NEW YORK - On Wednesday, New York Governor Kathy Hochul announced that the MTA and accessibility advocates had reached a settlement agreement that means that the MTA is vowing that it will make subways 95% accessible to people with disabilities by 2055.
"No New Yorker should have to worry about whether or not they can safely access public transportation," Governor Hochul said in a statement. "This agreement between the MTA and accessibility advocates is a critical step towards further expanding accessibility in our subways and serving the needs of New Yorkers with disabilities. My administration will continue to ensure that New York State is accessible for all."
Currently, only 131 of the stations operated by the MTA are fully accessible to customers, via elevators and ramps, out of a total of 493.
The MTA has completed accessibility projects at 15 subway stations across the city since 2020, has awarded contracts for another 22 stations, and has another 13 station projects procurement.
The deal will aim to make 81 stations accessible by 2025, with another 85 made accessible by 2035, and to change another 90 by 2055.

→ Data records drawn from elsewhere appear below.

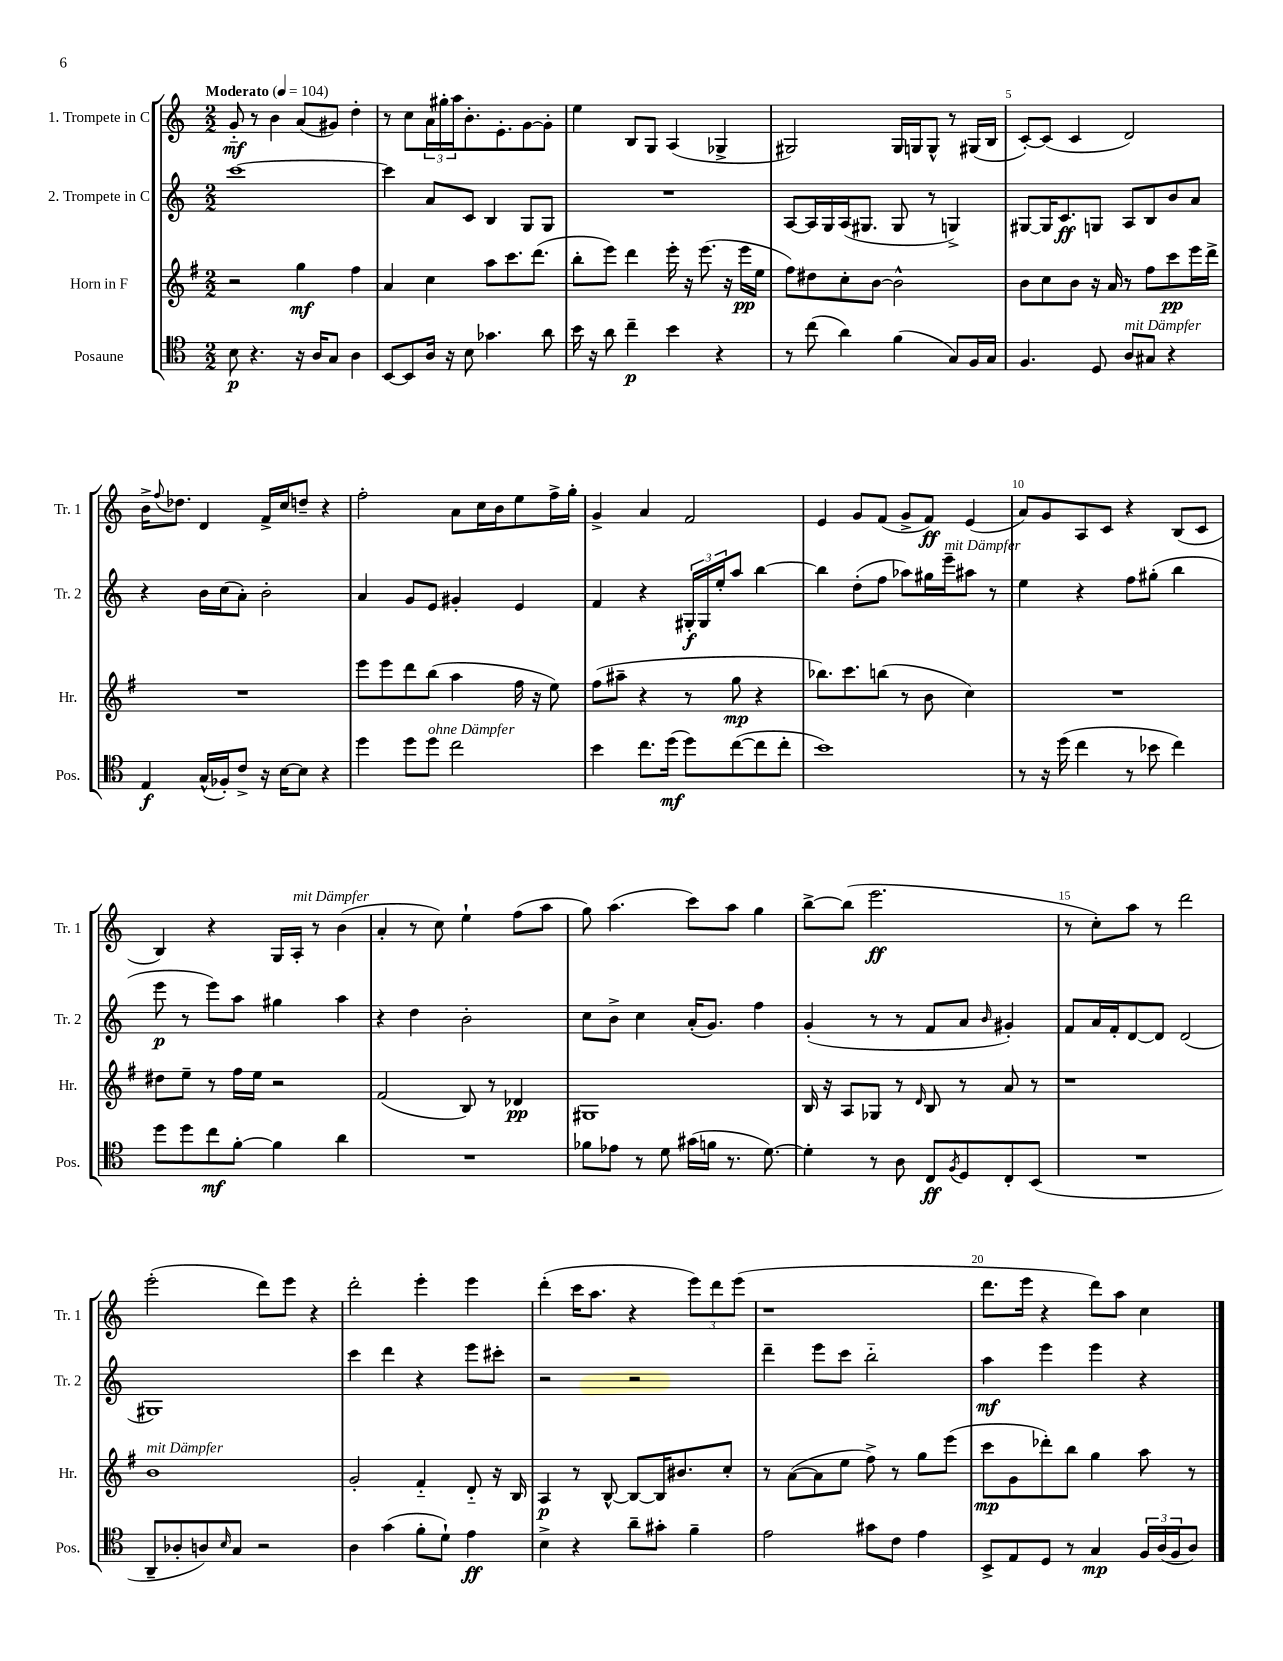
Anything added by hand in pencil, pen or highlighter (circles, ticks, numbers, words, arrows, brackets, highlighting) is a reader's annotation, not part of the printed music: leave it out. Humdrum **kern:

**kern	**kern	**kern	**kern
*staff4	*staff3	*staff2	*staff1
*clefC4	*clefG2	*clefG2	*clefG2
*k[]	*k[f#]	*k[]	*k[]
*M2/2	*M2/2	*M2/2	*M2/2
*MM104	*MM104	*MM104	*MM104
8B	2r	[1ccc	8g'~
4.r	.	.	8r
.	.	.	4b
16r	4gg	.	(8a
16A	.	.	.
8G	.	.	8g#)
4A	4ff#	.	4dd'
=	=	=	=
[8BB	4a	4ccc]	8r
8BB]	.	.	8cc
16A	4cc	8a	24a
.	.	.	24gg#'
16r	.	.	.
.	.	.	24aa
8B	.	8c	8.b'
4.g-	8aa	4B	.
.	.	.	8.e'
.	8.ccc	.	.
.	.	8G	[8g
.	(8.ddd	.	.
8a	.	8G	8g']
=	=	=	=
16b	8bb'	1r	4ee
16r	.	.	.
8a	8eee)	.	.
4cc~	4ddd	.	8B
.	.	.	8G
4b	16eee'	.	(4A
.	16r	.	.
.	(8.eee	.	.
4r	.	.	4G-^
.	16r	.	.
.	16eee	.	.
.	16ee	.	.
=	=	=	=
8r	8ff#)	[8A	2G#)
(8cc	8dd#	16A]	.
.	.	16G	.
4a)	8cc'	(16A	.
.	.	8.G#	.
.	[8b	.	.
(4f	2b^^]	8G#	16G#
.	.	.	16G
.	.	8r	8G^^
8G)	.	4G^)	8r
16F	.	.	(16G#
16G	.	.	16B
=	=	=	=
4.F	8b	[8G#	[8c')
.	8cc	16G#]	(8c]
.	.	8.c	.
.	8b	.	4c
8D	16r	8G	.
.	16a	.	.
8A	8r	8A	2d)
8G#	8ff#	8B	.
4r	8ccc	8b	.
.	16eee	8a	.
.	16ddd^	.	.
=	=	=	=
4E	1r	4r	16b^
.	.	.	8qqff
.	.	.	8.dd-
(16G^^	.	16b	4d
16F-')	.	(16cc	.
8c^	.	8a')	.
16r	.	2b'	16f^
[16B	.	.	16cc
8B]	.	.	8dd~
4r	.	.	4r
=	=	=	=
4dd	8eee	4a	2ff'
.	8eee	.	.
8dd	8ddd	8g	.
8dd	(8bb	8e	.
2cc	4aa	4g#'	8a
.	.	.	16cc
.	.	.	16b
.	16ff#	4e	8ee
.	16r	.	.
.	8ee)	.	16ff^
.	.	.	16gg'
=	=	=	=
4b	(8ff#	4f	4g^
.	8aa#~	.	.
8.cc	4r	4r	4a
(16dd	.	.	.
8dd)	8r	24G#'	2f
.	.	24G#	.
.	.	24ee'	.
([8cc	8gg	8aa	.
8cc]	4r	[4bb	.
8cc'	.	.	.
=	=	=	=
1b)	8.bb-)	4bb]	4e
.	8.ccc	.	.
.	.	(8dd'	8g
.	(8bb	8ff	(8f
.	8r	8aa-)	8g^
.	8b	16gg#	8f)
.	.	16eee~	.
.	4cc)	8aa#	(4e
.	.	8r	.
=	=	=	=
8r	1r	4ee	8a)
16r	.	.	8g
(16dd	.	.	.
4cc	.	4r	8A
.	.	.	8c
8r	.	8ff	4r
8b-	.	(8gg#'	.
4cc)	.	4bb	(8B
.	.	.	8c
=	=	=	=
8dd	8dd#	8eee	4B)
8dd	8ee~	8r	.
8cc	8r	8eee)	4r
[8f'	16ff#	8aa	.
.	16ee	.	.
4f]	2r	4gg#	16G
.	.	.	16A'
.	.	.	8r
4a	.	4aa	(4b
=	=	=	=
1r	(2f#	4r	4a'
.	.	4dd	8r
.	.	.	8cc)
.	8B)	2b'	4ee`
.	8r	.	.
.	4d-	.	(8ff
.	.	.	8aa
=	=	=	=
8f-	1G#	8cc	8gg)
8e-	.	8b^	(4.aa
8r	.	4cc	.
8d	.	.	.
(16g#	.	(16a'	8ccc)
16f	.	8.g)	.
8.r	.	.	8aa
.	.	4ff	4gg
[8.d)	.	.	.
=	=	=	=
4d']	16B	(4g'	[8bb^
.	16r	.	.
.	8A	.	(8bb]
8r	8G-	8r	2.eee
8A	8r	8r	.
.	16qqd	.	.
8C	8B	8f	.
8qF	.	.	.
8D	8r	8a	.
.	.	16qqb	.
8C'	8a	4g#')	.
(8BB	8r	.	.
=	=	=	=
1r	1r	8f	8r
.	.	16a	8cc')
.	.	16f'	.
.	.	[8d	8aa
.	.	8d]	8r
.	.	(2d	2ddd
=	=	=	=
8AA~	1b	1G#)	(2eee'
8A-'	.	.	.
8A)	.	.	.
16qqB	.	.	.
8G	.	.	.
2r	.	.	8ddd)
.	.	.	8eee
.	.	.	4r
=	=	=	=
4A	2g'	4ccc	2ddd'
(4g	.	4ddd	.
8f'	4f#'~	4r	4eee'
8d`)	.	.	.
4e	8d'~	8eee	4eee
.	16r	8ccc#'	.
.	16B	.	.
=	=	=	=
4B^	4A	2r	(4ddd'
4r	8r	.	16ccc
.	.	.	8.aa
.	[8B^^	.	.
8a~	8B_	2r	4r
8g#'	16B]	.	.
.	8.b#	.	.
4f~	.	.	12eee)
.	.	.	12ddd
.	8cc'	.	.
.	.	.	(12eee
=	=	=	=
2e	8r	4ddd~	1r
.	([8a	.	.
.	8a]	8eee	.
.	8ee	8ccc	.
8g#	8ff#^)	2bb'~	.
8c	8r	.	.
4e	8gg	.	.
.	(8eee	.	.
=	=	=	=
8BB^	8ccc	4aa	8.ddd
8E	8g	.	.
.	.	.	16eee
8D	8ddd-')	4eee	4r
8r	8bb	.	.
4G	4gg	4eee	8ddd)
.	.	.	8aa
24F	8aa	4r	4cc
(24A	.	.	.
24F	.	.	.
8A)	8r	.	.
==	==	==	==
*-	*-	*-	*-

Wednesday's deal was the result of a pair of class-action lawsuits brought by disability and accessibility advocates and is subject to court approval.
"Today is a historic day for individuals with disabilities. Future generations will now be able to say that we have a fully accessible subway system. We will all be able to go anywhere in the five boroughs allowing us to participate in all New York City has to offer," said Brett Eisenberg, Executive Director of Bronx Independent Living Services.